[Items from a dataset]
******

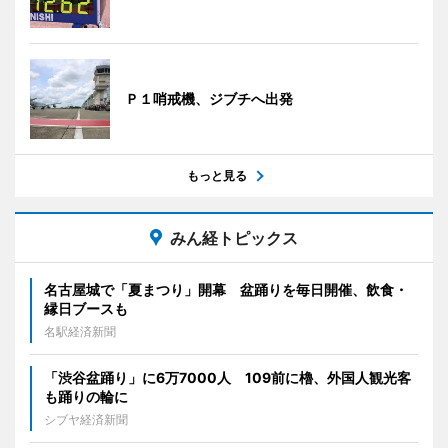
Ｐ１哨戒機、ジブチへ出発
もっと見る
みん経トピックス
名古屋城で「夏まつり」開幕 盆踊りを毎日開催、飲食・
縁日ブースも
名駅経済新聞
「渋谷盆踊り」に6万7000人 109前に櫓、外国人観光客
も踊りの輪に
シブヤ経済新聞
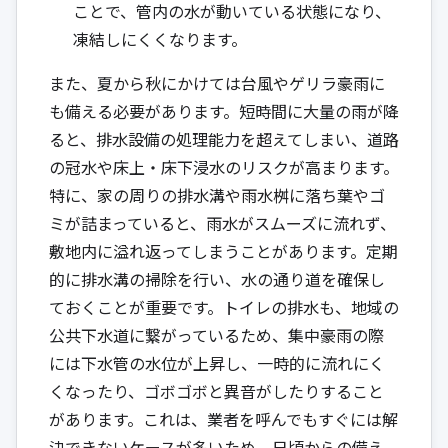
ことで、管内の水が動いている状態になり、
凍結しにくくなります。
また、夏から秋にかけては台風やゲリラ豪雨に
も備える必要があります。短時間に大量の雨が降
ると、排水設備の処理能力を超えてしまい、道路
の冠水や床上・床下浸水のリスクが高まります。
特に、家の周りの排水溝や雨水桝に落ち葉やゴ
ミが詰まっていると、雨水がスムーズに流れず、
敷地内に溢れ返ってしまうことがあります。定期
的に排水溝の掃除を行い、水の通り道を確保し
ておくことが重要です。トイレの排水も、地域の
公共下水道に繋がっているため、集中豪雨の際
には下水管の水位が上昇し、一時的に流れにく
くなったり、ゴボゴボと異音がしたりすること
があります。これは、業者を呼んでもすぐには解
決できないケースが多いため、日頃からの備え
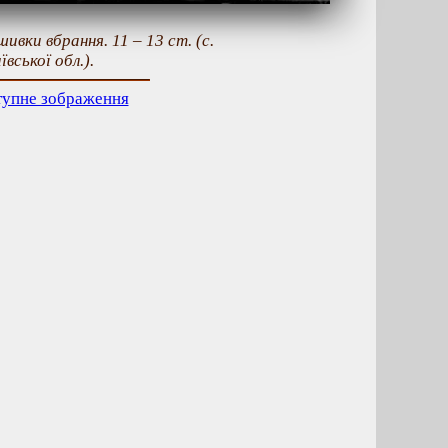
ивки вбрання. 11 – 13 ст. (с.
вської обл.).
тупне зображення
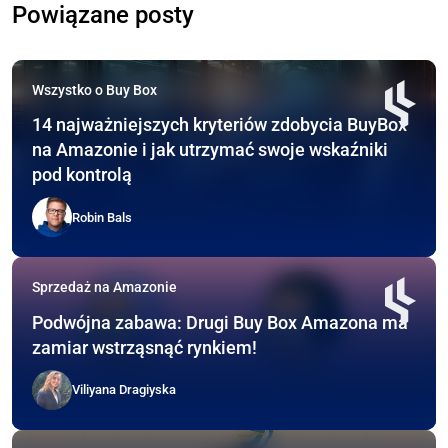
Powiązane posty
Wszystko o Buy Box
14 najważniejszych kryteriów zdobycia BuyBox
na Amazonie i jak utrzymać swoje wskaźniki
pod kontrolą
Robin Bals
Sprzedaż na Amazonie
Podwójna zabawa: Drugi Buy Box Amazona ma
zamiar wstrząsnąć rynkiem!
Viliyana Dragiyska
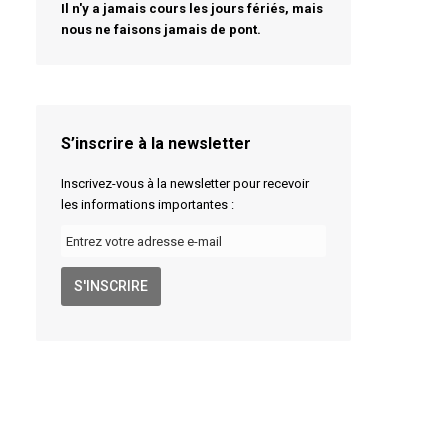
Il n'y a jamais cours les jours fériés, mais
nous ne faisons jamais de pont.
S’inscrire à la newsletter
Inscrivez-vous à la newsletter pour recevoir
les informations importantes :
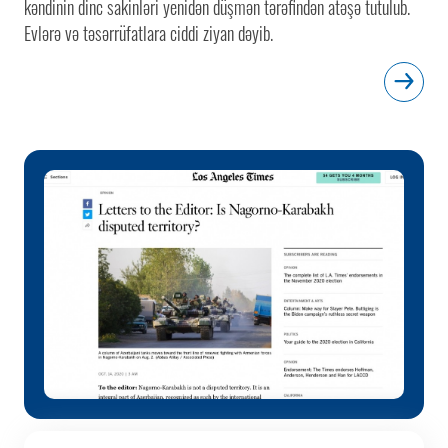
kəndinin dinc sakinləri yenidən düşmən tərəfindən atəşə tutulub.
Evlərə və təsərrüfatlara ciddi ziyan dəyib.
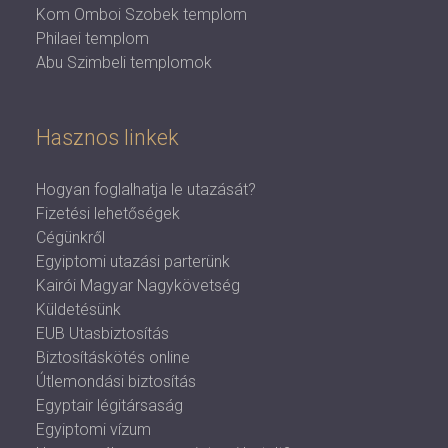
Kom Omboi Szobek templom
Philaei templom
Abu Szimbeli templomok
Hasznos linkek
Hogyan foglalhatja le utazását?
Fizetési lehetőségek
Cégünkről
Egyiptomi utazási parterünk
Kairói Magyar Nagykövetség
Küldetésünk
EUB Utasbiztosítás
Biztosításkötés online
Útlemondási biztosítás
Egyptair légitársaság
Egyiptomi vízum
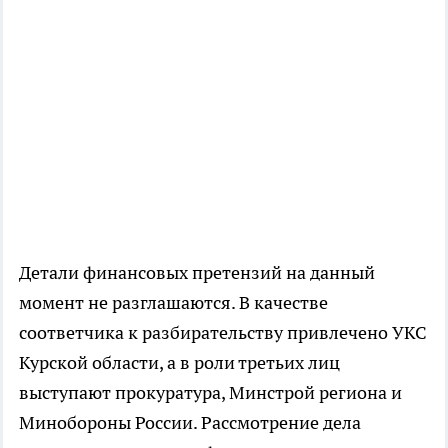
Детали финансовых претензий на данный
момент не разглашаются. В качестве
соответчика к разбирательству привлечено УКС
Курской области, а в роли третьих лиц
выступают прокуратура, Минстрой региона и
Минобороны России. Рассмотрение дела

******

• [Prompt] Drop the pictures; return the lines above from the line containing "nous ne faisons jamais de pont." to the line containing "Philaei templom", both included, exactly.

• [Reply to the task]
nous ne faisons jamais de pont.
S’inscrire à la newsletter
Inscrivez-vous à la newsletter pour recevoir
les informations importantes :
kəndinin dinc sakinləri yenidən düşmən tərəfindən atəşə tutulub.
Evlərə və təsərrüfatlara ciddi ziyan dəyib.
Kom Omboi Szobek templom
Philaei templom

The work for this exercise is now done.